What was the particular challenge of the project from a UX point of view?
The main challenge in designing nianian was fitting an emotionally deep concept into today’s digital reality. In a world where people rely on technology for almost everything, meaningful reflection only happens if it feels effortless.
Although memories tied to objects are deeply personal and worth preserving, people are unlikely to engage if the process requires too much effort, learning, typing, or organizing. The challenge was to respect the depth of emotional memory while acknowledging human behavior in the modern context: people adopt what is ready to use.
nianian embraces this tension by using technology and AI not to replace meaning, but to reduce friction, allowing users to focus on what truly matters.

What was your personal highlight in the development process? Was there an aha!-moment, was there a low point?
The most important moment in developing nianian came when I realized the product could not only live within a screen. Although the concept centers on emotions and feelings, keeping everything in a purely digital form felt incomplete: meaningful, but still intangible.
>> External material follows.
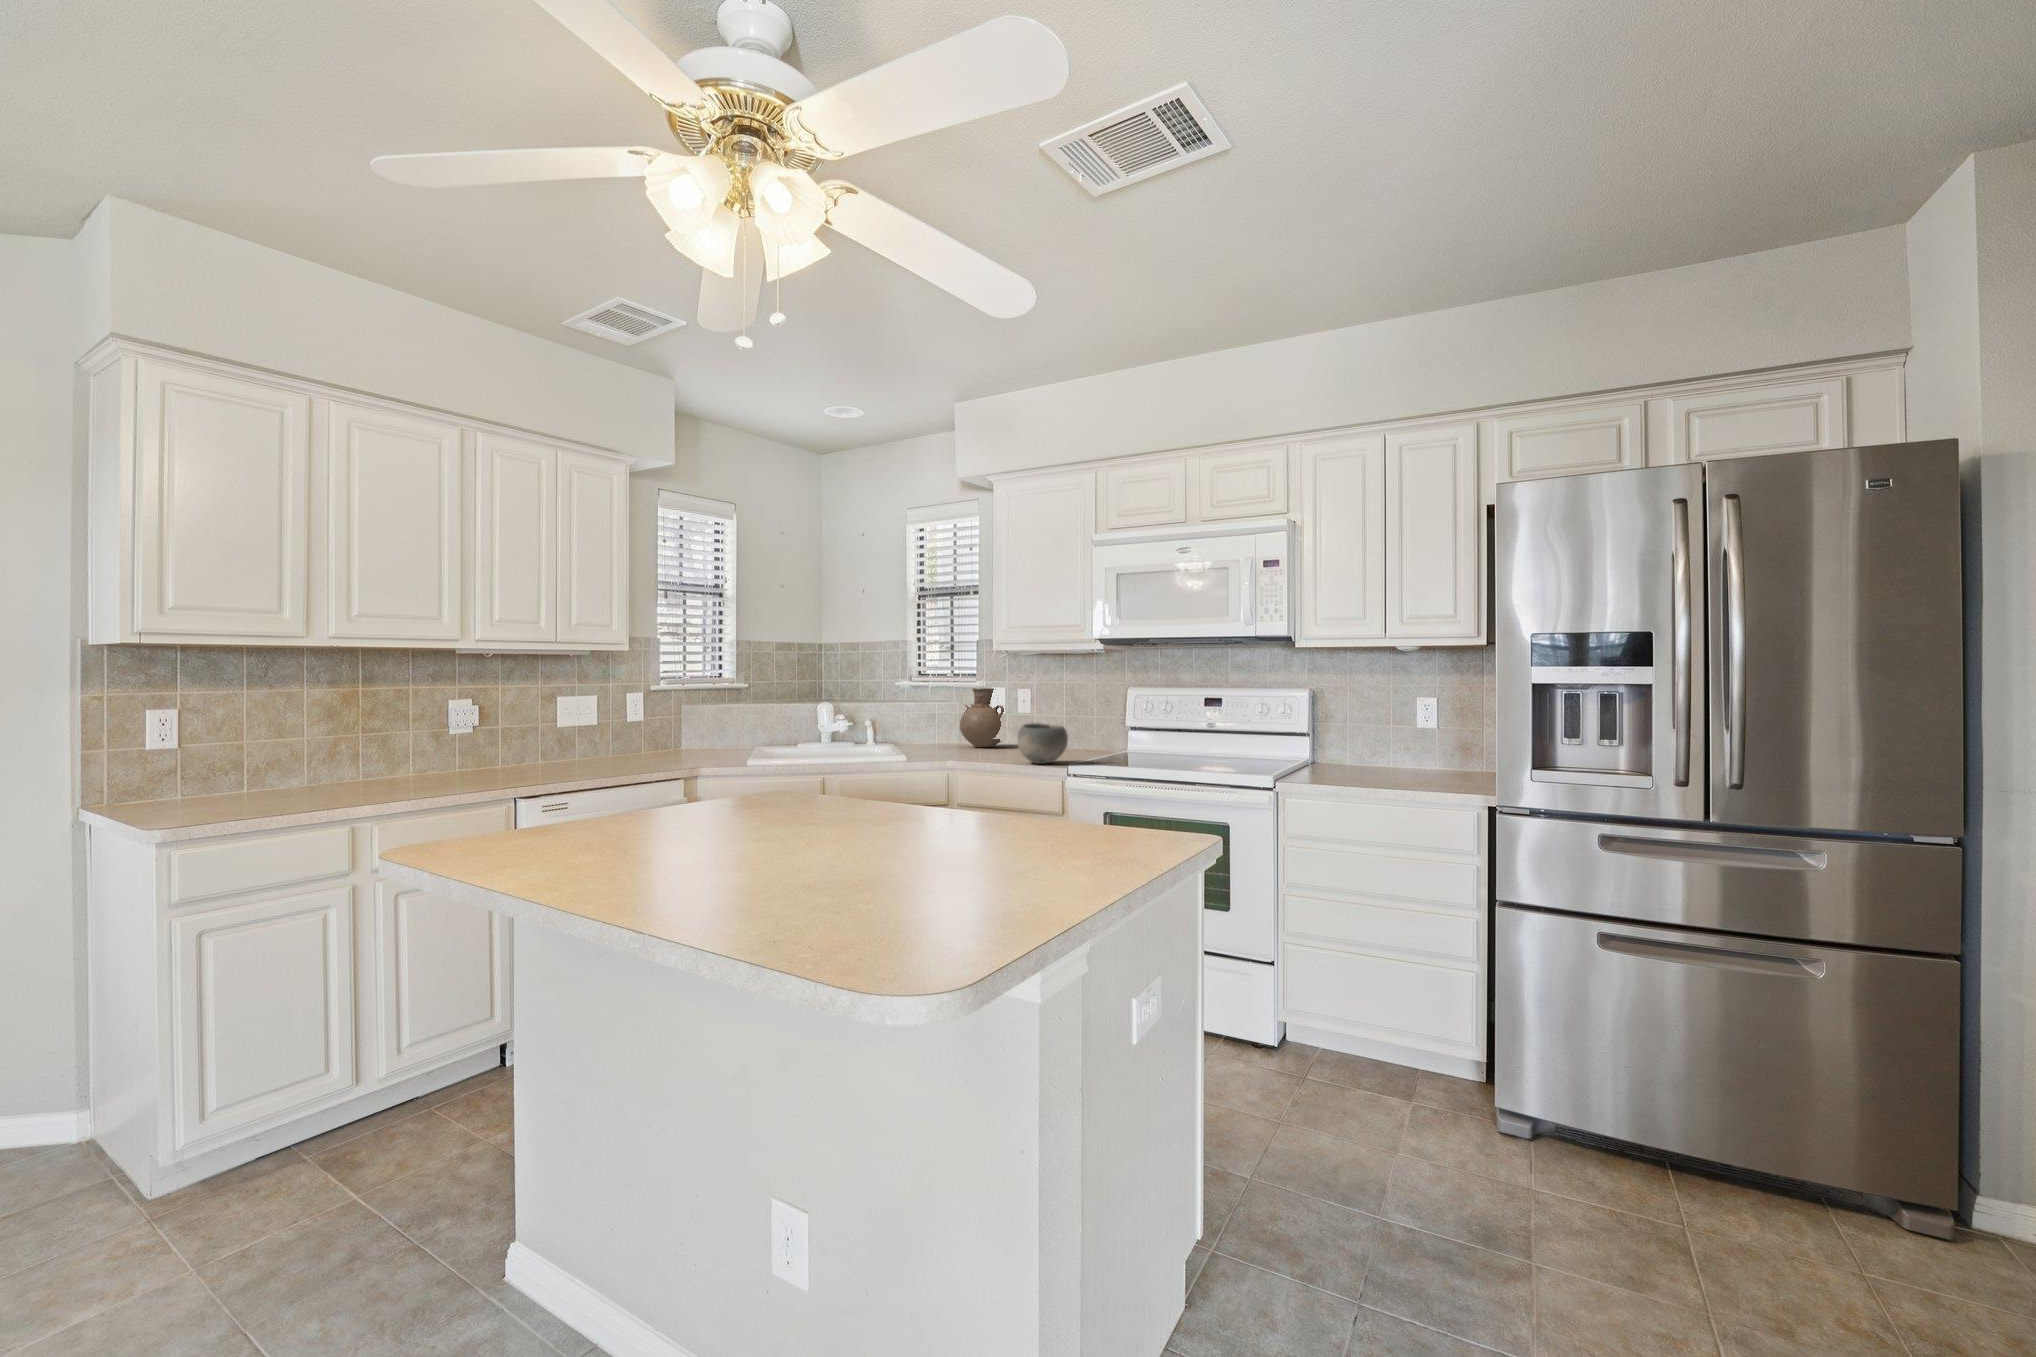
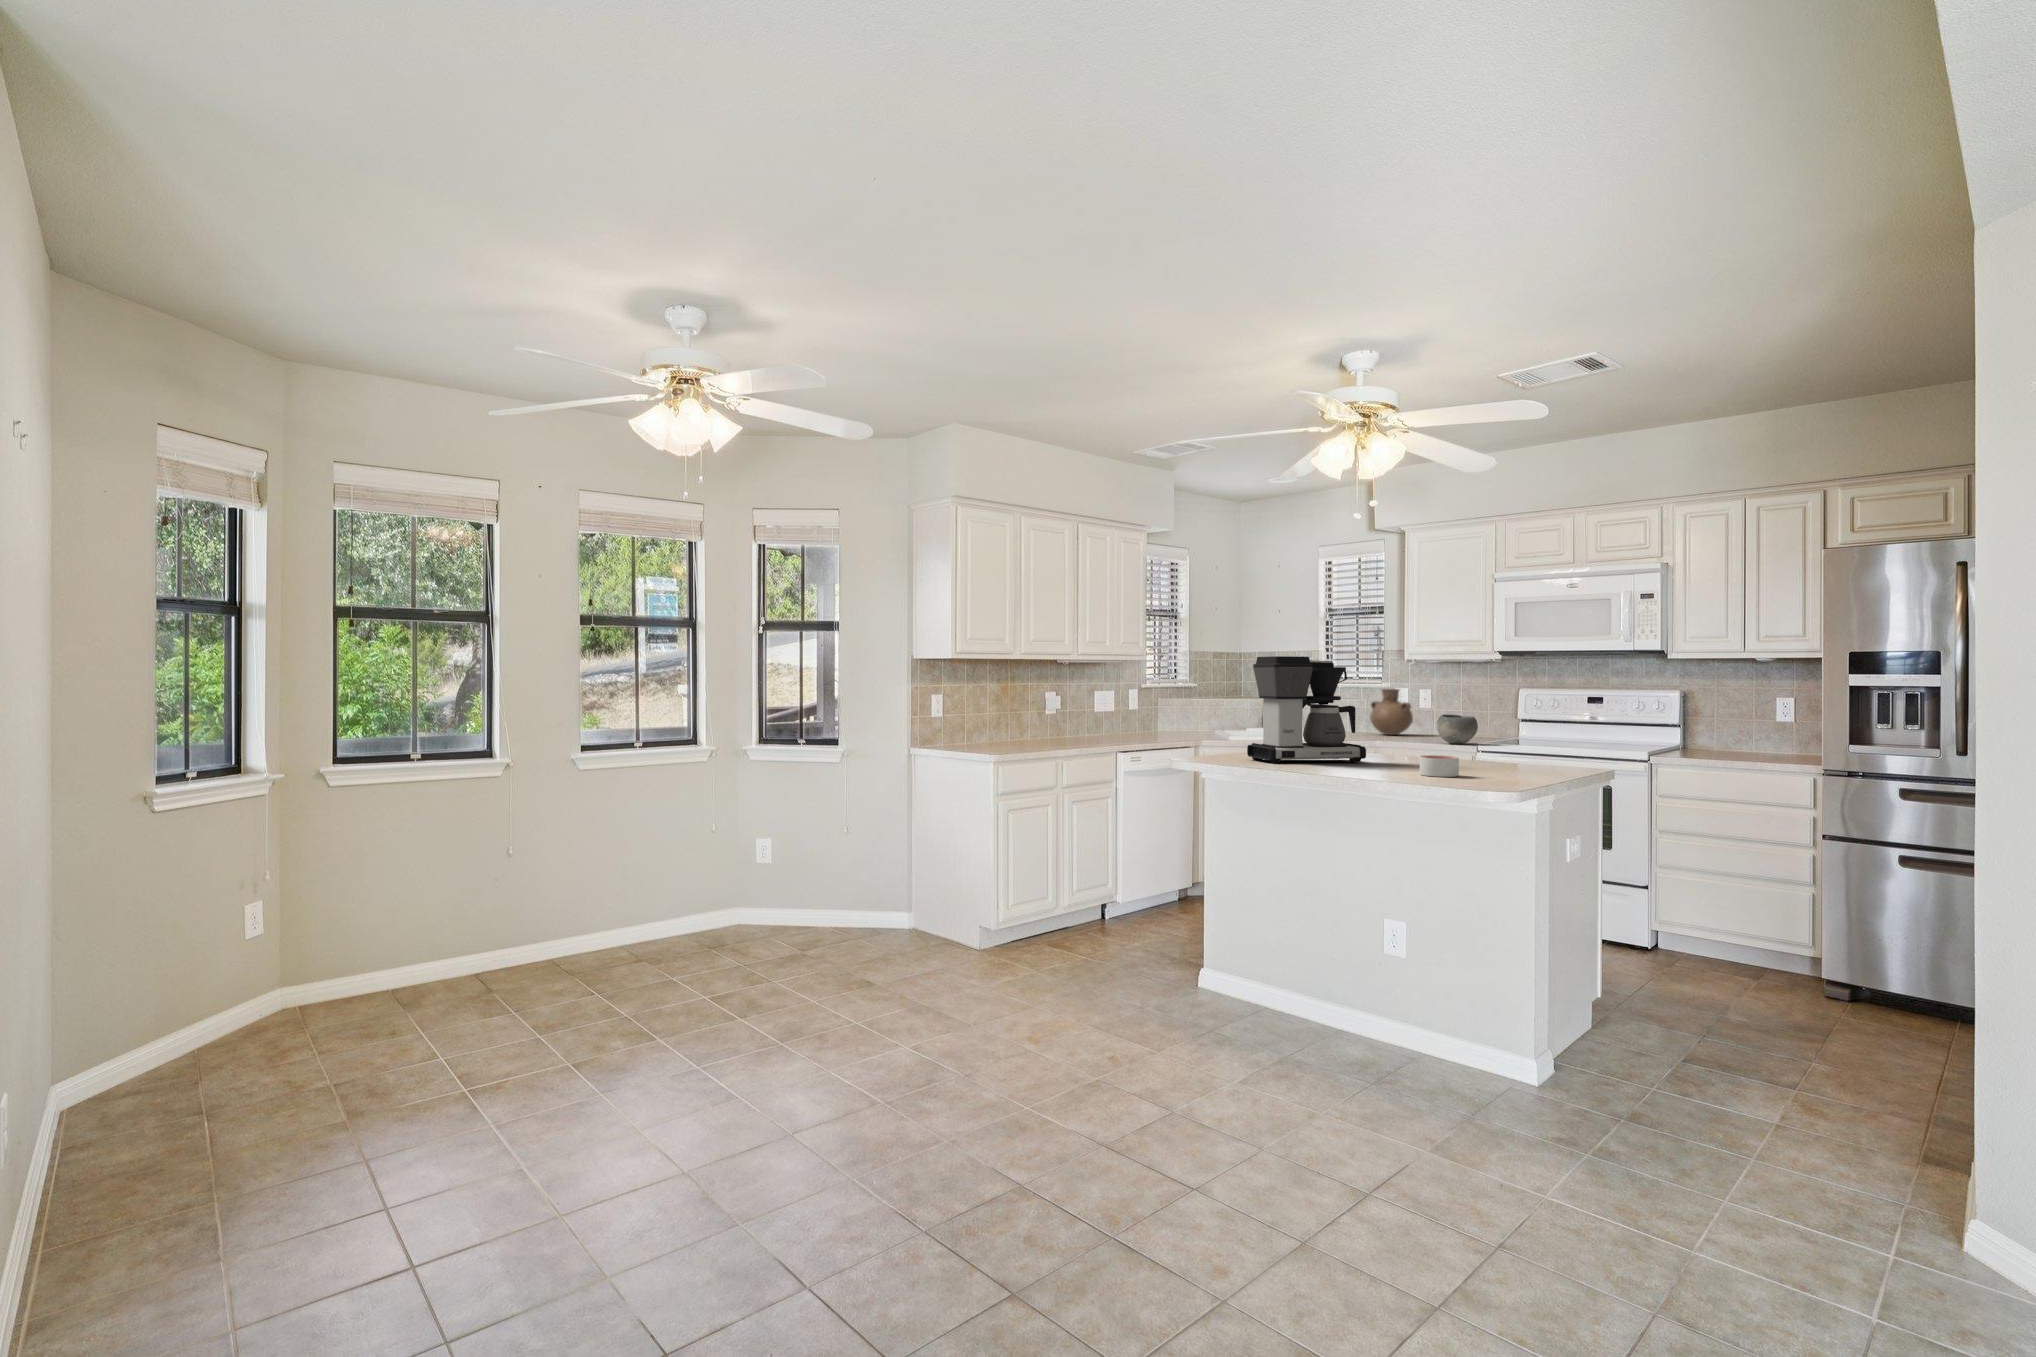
coffee maker: none [563,632,783,851] -> present [1247,656,1366,764]
candle: none [800,841,881,899] -> present [1420,755,1459,777]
The turning point was understanding that everything needed to return to the physical world, whether through real connections or moments where reflection becomes lived experience. This realization reshaped the entire system: reminders are no longer just notifications, but invitations to reconnect with things in real life. And designing that sense of closure, where digital memory genuinely supports living, was both the hardest and most rewarding part of the process.

Where do you see yourself and the project in the next five years?
In five years, I see nianian becoming a natural part of how some people relate to their belongings and memories: something they return to over time. Its value would come from depth, not scale, living quietly alongside everyday life and extending into the physical world through objects, gestures, and shared moments.

For myself, I see this project shaping how I approach design beyond interfaces, focusing on emotional longevity, closure, and how digital systems can help return people to the physical world. Whether nianian remains a small, intimate platform or becomes the starting point for future explorations, I hope it continues to help people find meaning in what they already hold. And, in the process, rediscover parts of themselves.